• _ACTIVITY_:
Would you copy the entries that follow exactly, leaving out every picture?

%%

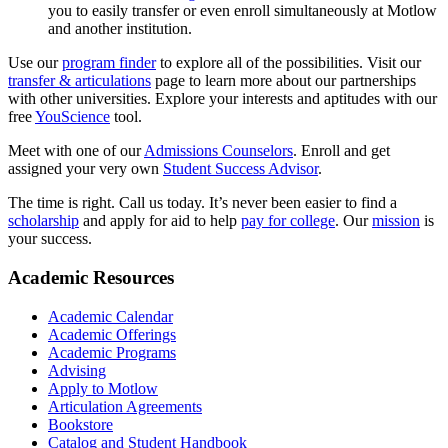
you to easily transfer or even enroll simultaneously at Motlow
and another institution.
Use our
program finder
to explore all of the possibilities. Visit our
transfer & articulations
page to learn more about our partnerships
with other universities. Explore your interests and aptitudes with our
free
YouScience
tool.
Meet with one of our
Admissions Counselors
. Enroll and get
assigned your very own
Student Success Advisor
.
The time is right. Call us today. It’s never been easier to find a
scholarship
and apply for aid to help
pay for college
. Our
mission
is
your success.
Academic Resources
Academic Calendar
Academic Offerings
Academic Programs
Advising
Apply to Motlow
Articulation Agreements
Bookstore
Catalog and Student Handbook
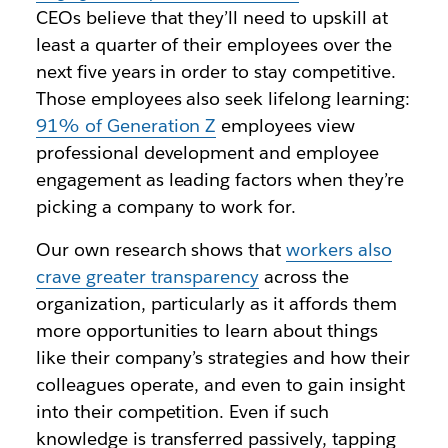
CEOs believe that they’ll need to upskill at
least a quarter of their employees over the
next five years in order to stay competitive.
Those employees also seek lifelong learning:
91% of Generation Z
employees view
professional development and employee
engagement as leading factors when they’re
picking a company to work for.
Our own research shows that
workers also
crave greater transparency
across the
organization, particularly as it affords them
more opportunities to learn about things
like their company’s strategies and how their
colleagues operate, and even to gain insight
into their competition. Even if such
knowledge is transferred passively, tapping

%%

• _PROBLEM SOLUTION_:
you to easily transfer or even enroll simultaneously at Motlow
and another institution.
Use our
program finder
to explore all of the possibilities. Visit our
transfer & articulations
page to learn more about our partnerships
with other universities. Explore your interests and aptitudes with our
free
YouScience
tool.
Meet with one of our
Admissions Counselors
. Enroll and get
assigned your very own
Student Success Advisor
.
The time is right. Call us today. It’s never been easier to find a
scholarship
and apply for aid to help
pay for college
. Our
mission
is
your success.
Academic Resources
Academic Calendar
Academic Offerings
Academic Programs
Advising
Apply to Motlow
Articulation Agreements
Bookstore
Catalog and Student Handbook
CEOs believe that they’ll need to upskill at
least a quarter of their employees over the
next five years in order to stay competitive.
Those employees also seek lifelong learning:
91% of Generation Z
employees view
professional development and employee
engagement as leading factors when they’re
picking a company to work for.
Our own research shows that
workers also
crave greater transparency
across the
organization, particularly as it affords them
more opportunities to learn about things
like their company’s strategies and how their
colleagues operate, and even to gain insight
into their competition. Even if such
knowledge is transferred passively, tapping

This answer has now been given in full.